╭─ Dataset section

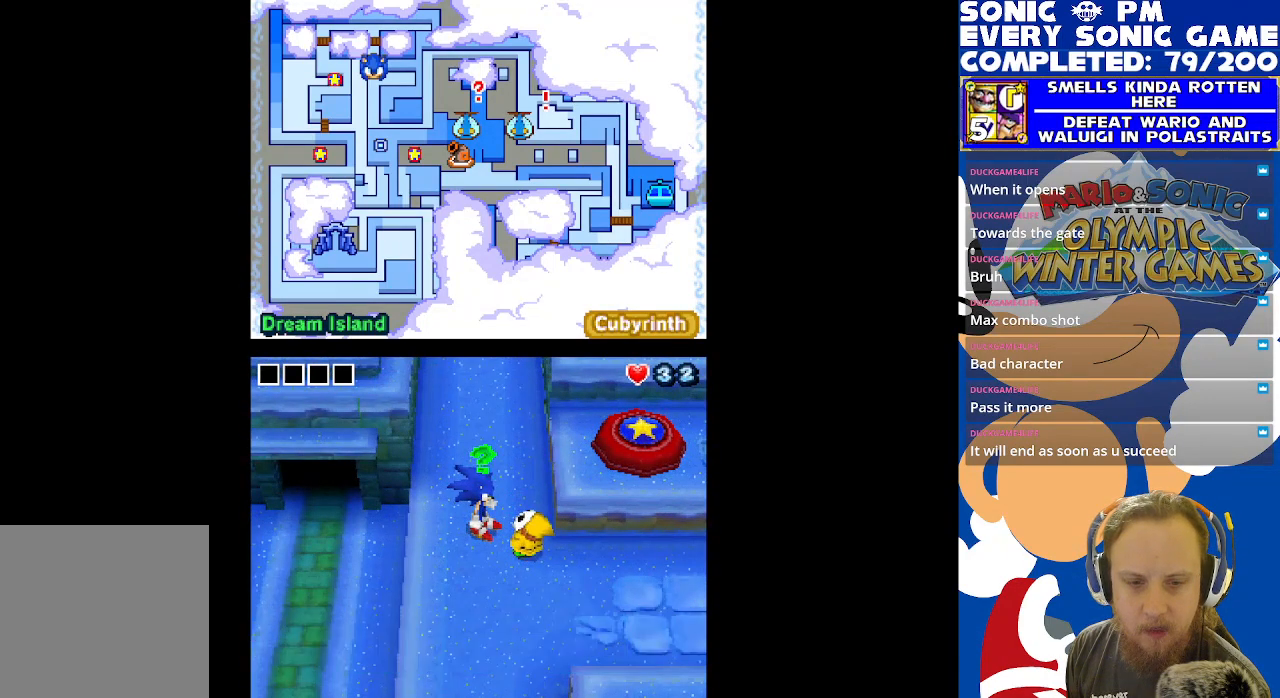
{"buttons": ["DPAD_UP"], "left_stick": "center", "right_stick": "center", "events": [[17, "DPAD_UP", "down"]]}
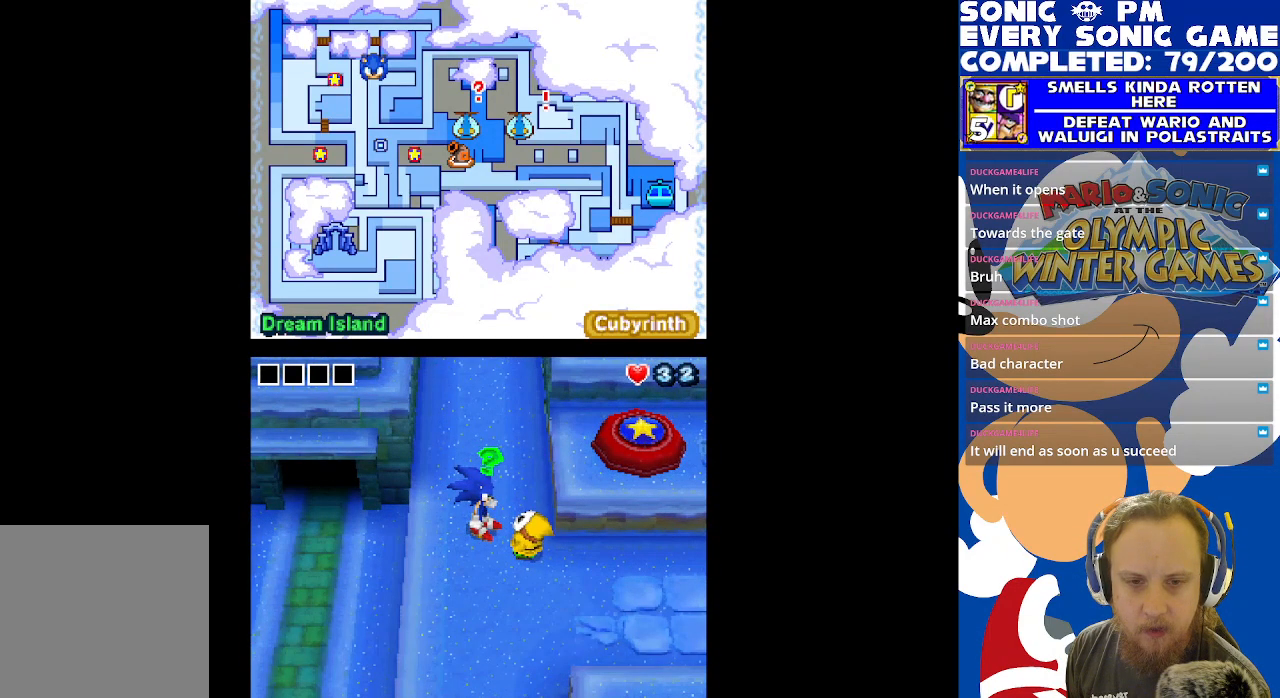
{"buttons": [], "left_stick": "center", "right_stick": "center", "events": [[167, "DPAD_UP", "up"]]}
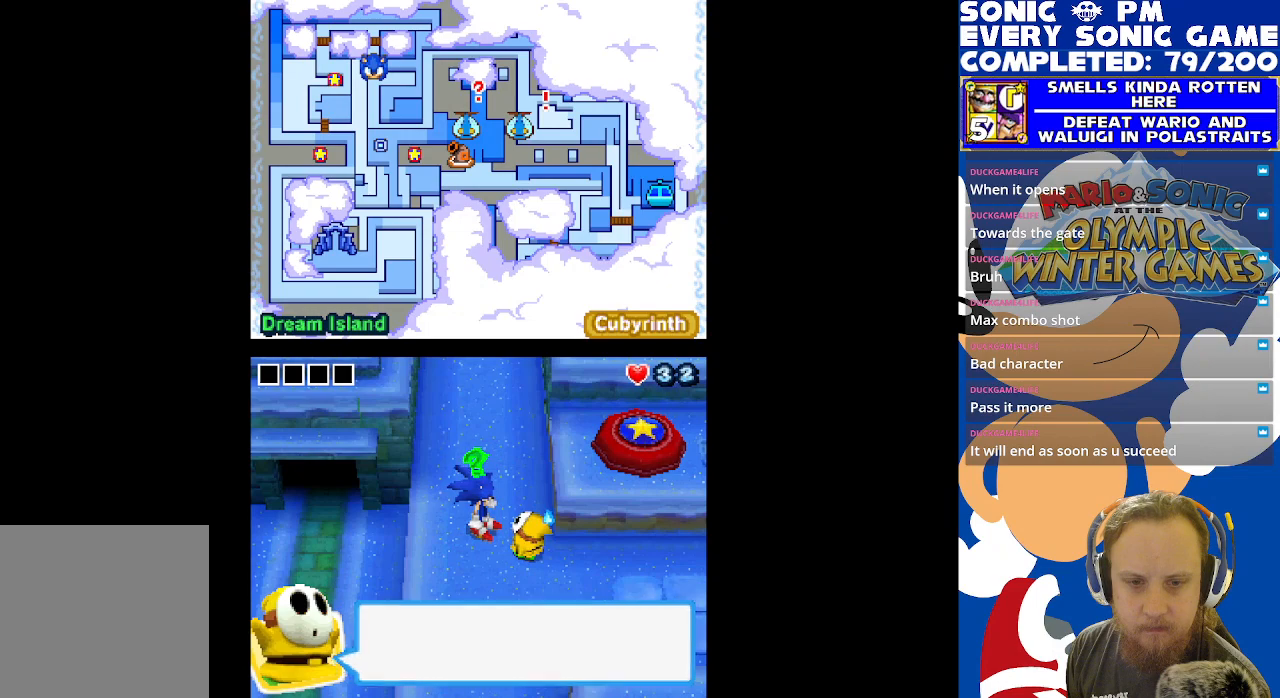
{"buttons": ["B"], "left_stick": "center", "right_stick": "center", "events": [[417, "B", "down"]]}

╰─

__Required work__: Reproduce the listing word for word, but keep the pictures out of it.

__Answer to the exercise__:
{"buttons": ["DPAD_UP"], "left_stick": "center", "right_stick": "center", "events": [[17, "DPAD_UP", "down"]]}
{"buttons": [], "left_stick": "center", "right_stick": "center", "events": [[167, "DPAD_UP", "up"]]}
{"buttons": ["B"], "left_stick": "center", "right_stick": "center", "events": [[417, "B", "down"]]}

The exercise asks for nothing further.